*I know one is not supposed to worry about the number of one's blog followers, but it's still really nice.
Now! The momentous first World-Famous Google Reader Roundup of February 2011!
- Samuel Park has a fabulous list of publishers who take unagented submissions.
- Meghan Ward has one of the most thoughtful and well-rounded posts on the whole Tiger Mom thing I've seen.
- My uncle Vince continues his series of posts on exactly how treacherous some self-publishing companies can be...unfortunately including his own. (Note: he does not name his, but I know the name, and I can tell you that Absolute Write does not list it as one of the worst offenders.) This latest post on the company's "buy back" program is truly harrowing. Read to know when to run!
- A fabulous story from Julie Dao on how to present yourself, learned by observing the different styles of island women vying to braid her hair. Typical lyrical writing from Julie.
- Rachelle Gardener gives us a primer on author-agency agreements.
- A fabulous post from Jody Hedlund on the benefits of writing contests for both published and unpublished authors.
- Author Allison Pang talks about her book being pirated, and links to some great posts about the issue, including for and against arguments.
- This one's a bit late but still worth it. Mr. Tell it like it is, Chuck Wendig at Terrible Minds, gives us 10 reasons our novel isn't likely to be published.

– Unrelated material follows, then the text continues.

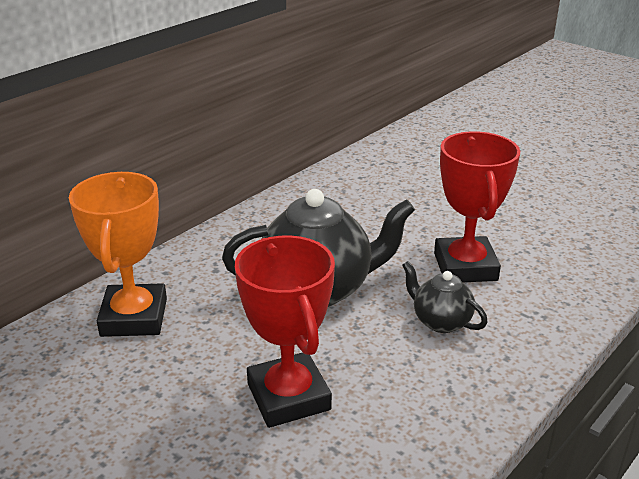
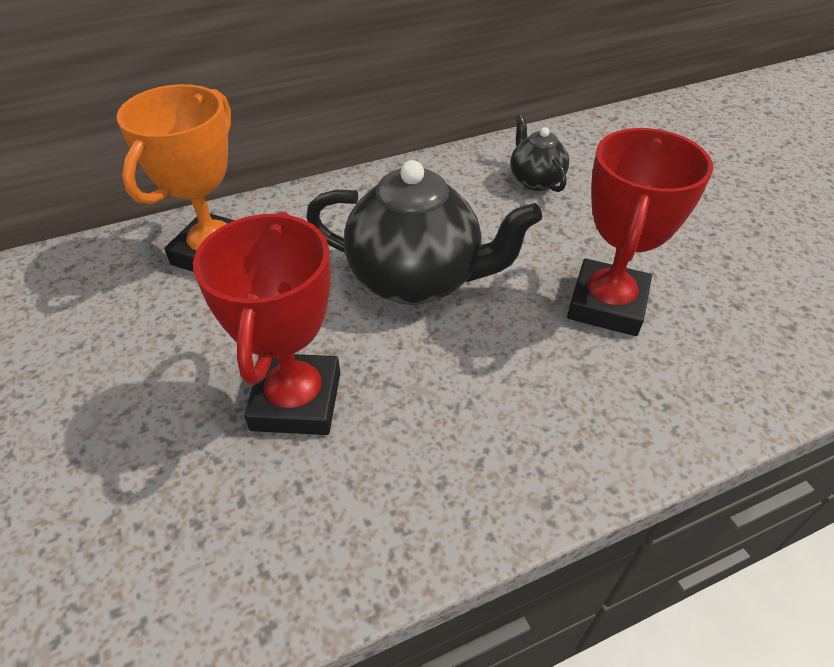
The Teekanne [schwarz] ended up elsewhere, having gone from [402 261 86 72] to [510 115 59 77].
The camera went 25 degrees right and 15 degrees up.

- Via Janet Reid, Suzie Townsend at Fine Print has this amusing post about why calling agencies is NEVER EVER COOL, even if you think it might be. Also note that this blog is maintained by her and Fine Print Lit intern Meredith Barnes, and agent Joanna Stampfel-Volpe. Bonus!
- Here are the winner and runners up of Nathan Bransford's first paragraph contest. Worth reading because he points out what worked about each winning entry.
- The Rejectionist makes the announcement that she's about to become the Rejected. (Seriously, best wishes to her!)
- Roni Loren has a spectacular (as usual!) post on why we really can't have many sacred cows in our writing.
- Kristen Lippert-Martin reminds us why it's important to read outside our genre.